Interés Público

Linchamientos, sus causas y la información

Según una investigación de los profesores de la UAM Azcapotzalco Raúl Rodríguez Guillén y Norma Veloz desde 1988 hasta abril de 2014 hubo 366 intentos de linchamiento, poco más de 14 por año. Según investigaciones del periódico Excélsior en los casi 10 meses transcurridos en 2015 van 61 intentos, 14 de los cuales han terminado en homicidios. Los datos sobre Puebla son alarmantes: 15 de los 61 intentos y 5 de los 14 muertos. Con un 5% de los habitantes del país tiene casi el 25% de los linchamientos y el 25% de los homicidios por este medio.

En la información disponible, tanto en la prensa como en los informas oficiales, no hay al parecer elementos para explicar estos datos. Ciertamente la primera impresión que se tiene ante estos hechos es que la población desconfía de la capacidad de la autoridad para hacer justicia y decide hacerla por su propia mano. Es decir, la impunidad, o la percepción de ella, es lo que origina los linchamientos masivos. Un mal método, como se vio en Ajalpan: dos personas inocentes fueron cruelmente golpeadas y asesinadas por una turba.

Que la impunidad es un problema en el país es un hecho claro. Y en diversos niveles. Los casos más visibles están en la clase política, destacadamente en algunos exgobernadores. El saqueo a los ductos de PEMEX, sistemático desde hace años, es otro caso evidente. Las estadísticas sobre delitos graves no castigados son igualmente alarmantes.

No hay desde luego una relación inmediata entre impunidad y linchamientos. La información periodística sobre el caso de Ajalpan, por ejemplo, es insuficiente para establecer esa relación. Hasta donde sé no ha habido algún reportaje, previo o posterior a los lamentables linchamientos, que señalen una situación de impunidad y descontento entre la población de ese municipio o de esa región.

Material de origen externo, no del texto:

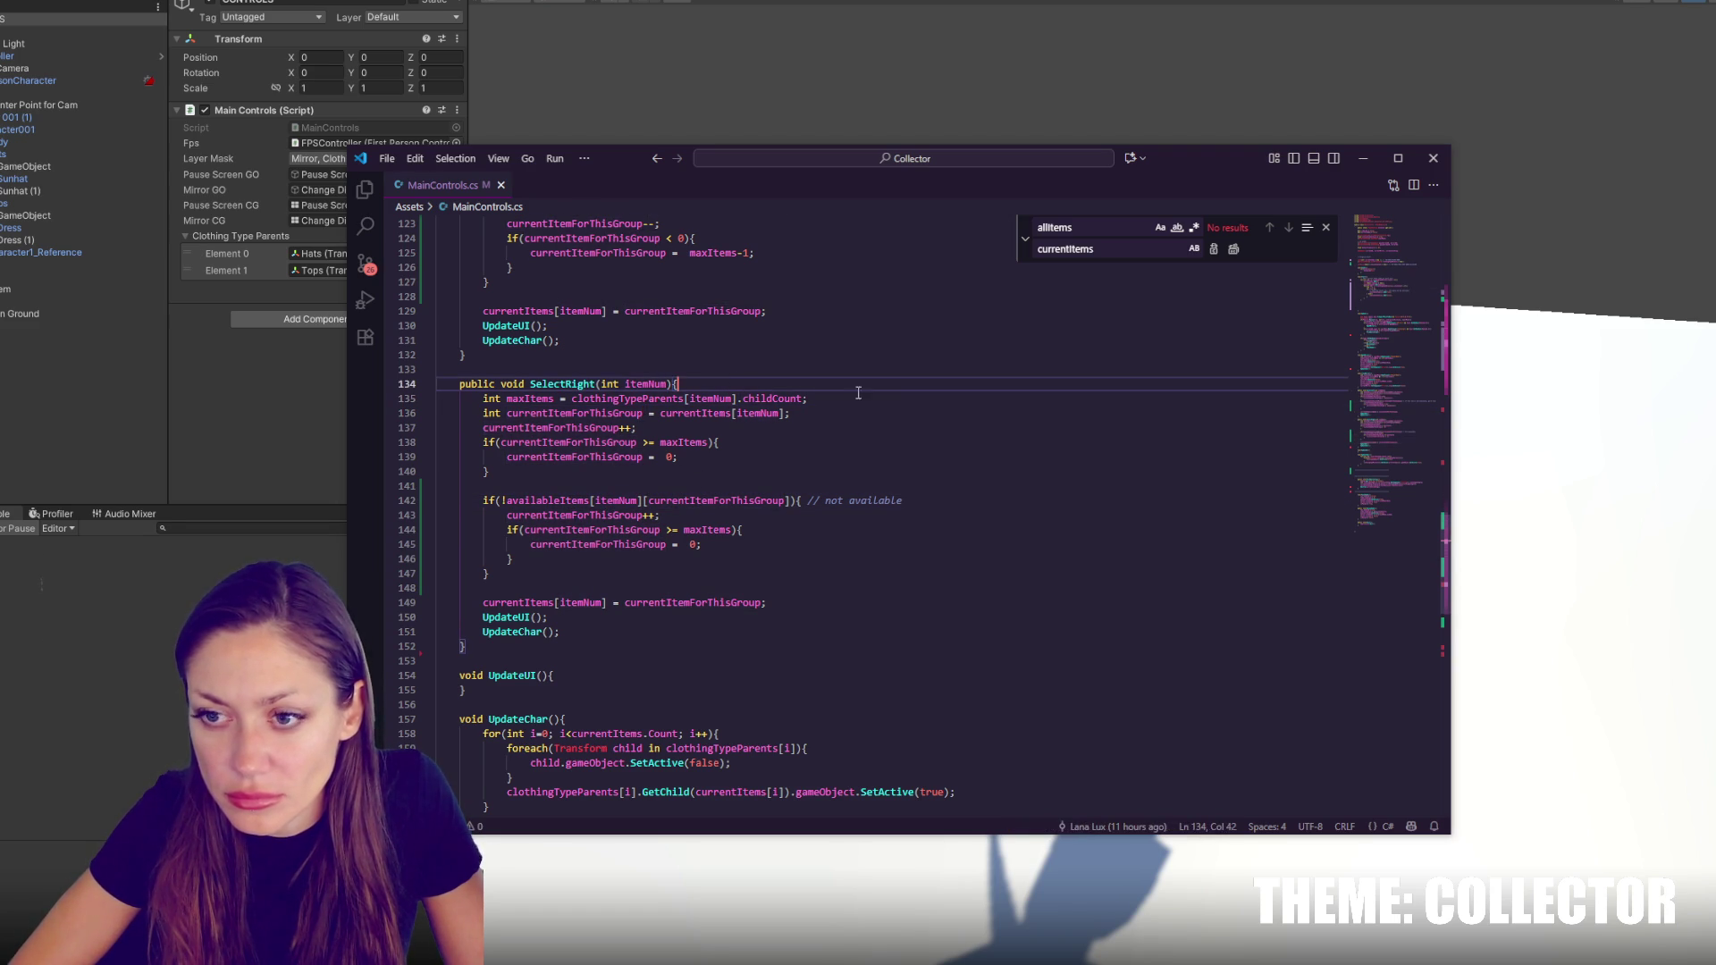
pyautogui.press('Return')
pyautogui.press('Return')
pyautogui.press('Return')
pyautogui.click(835, 415)
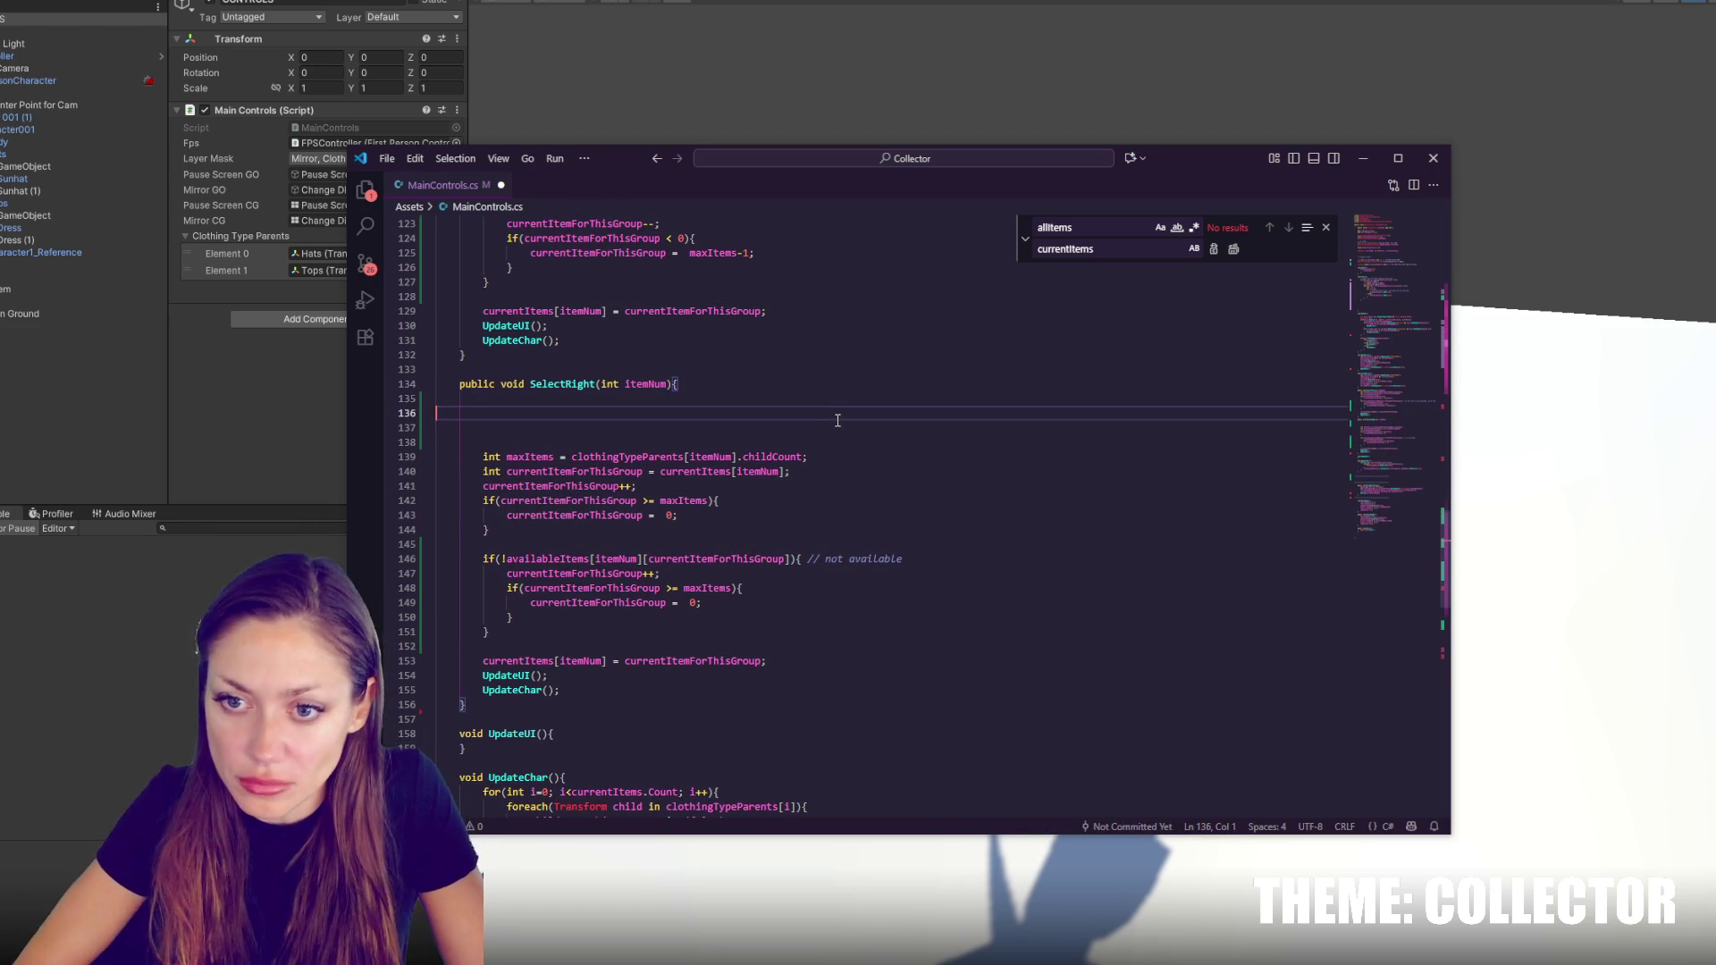
# Add an outer for loop over k < availableItems.Count that logs "k " + k
pyautogui.write('for(int ')
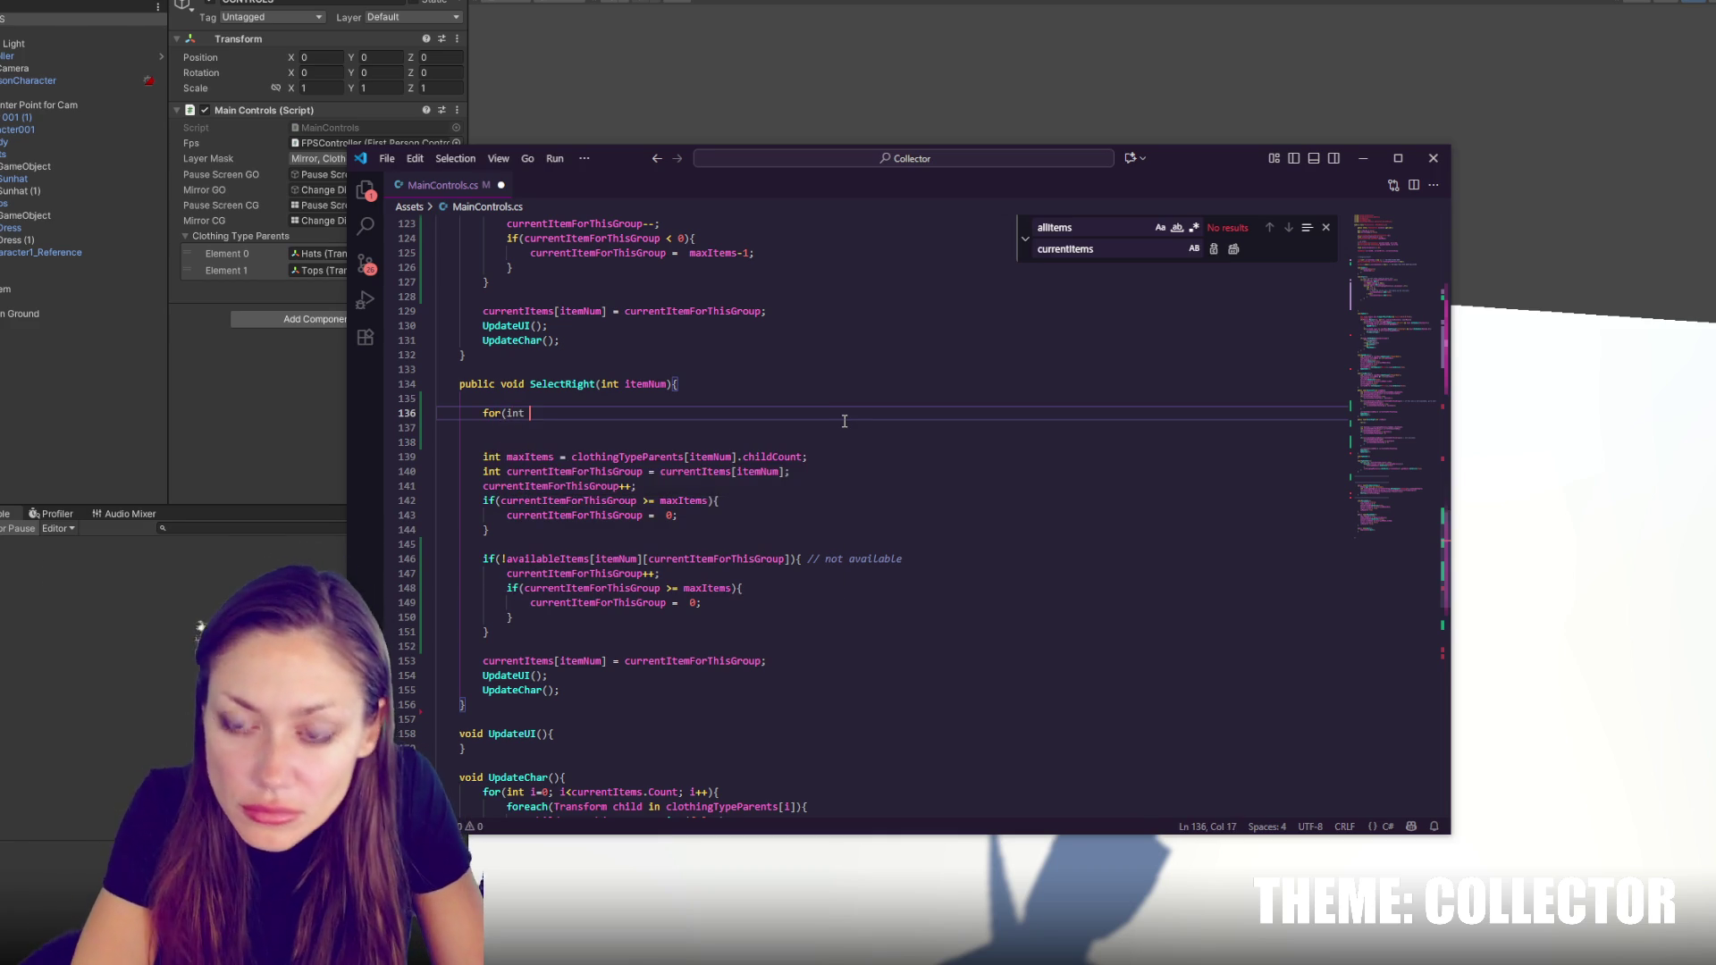
pyautogui.write('k =0')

Las especulaciones abundan, pero son poco útiles. Desde teorías del complot que ven en los hechos algo provocado para favorecer las acciones de determinado partido o personaje político, hasta la supuesta presencia de organizaciones como Antorcha Campesina, pasando por conflictos entre grupos y políticos en la región.

Nada que ayude a entender lo que pasó y las maneras de prevenir más desgracias en esa y otras zonas del estado y del país. No basta con condenar los hechos. Es sabido que las personas cuando actúan en masa dejan de actuar como personas y hacen cosas que no harían individualmente. El doble sentido de la palabra "masa" en español, que une el del inglés de mass (conjunto muy grande de personas, animales o casas) con el de dough (la masa de harina o de otro material antes de tomar forma) fue bien aprovechada por Ortega y Gasset en su teoría sobre la rebelión de las masas. Para no dejar duda, el filósofo español afirmaba que las masas contemporáneas eran tal cosa no porque fueran muchas (mass) sino porque no tenían forma (dough). Y ponía como prototipo al heredero, al señorito español.

¿Por qué una población actúa en un momento dado como masa, llegando a asesinar a inocentes? No tenemos información que nos ayude a la respuesta. Llama la atención, en la era de las redes sociales y en una población ubicada en el centro del país, muy cercana a la segunda ciudad del estado, y a la cuarta zona metropolitana del país, que sepamos muy poco de las causas de fondo del linchamiento.

No se resuelve un problema si no se actúa sobre sus causas. En los linchamientos que han alcanzado cifras record en el país y en estado, ¿tenemos conocimientos de lo que los ha causado?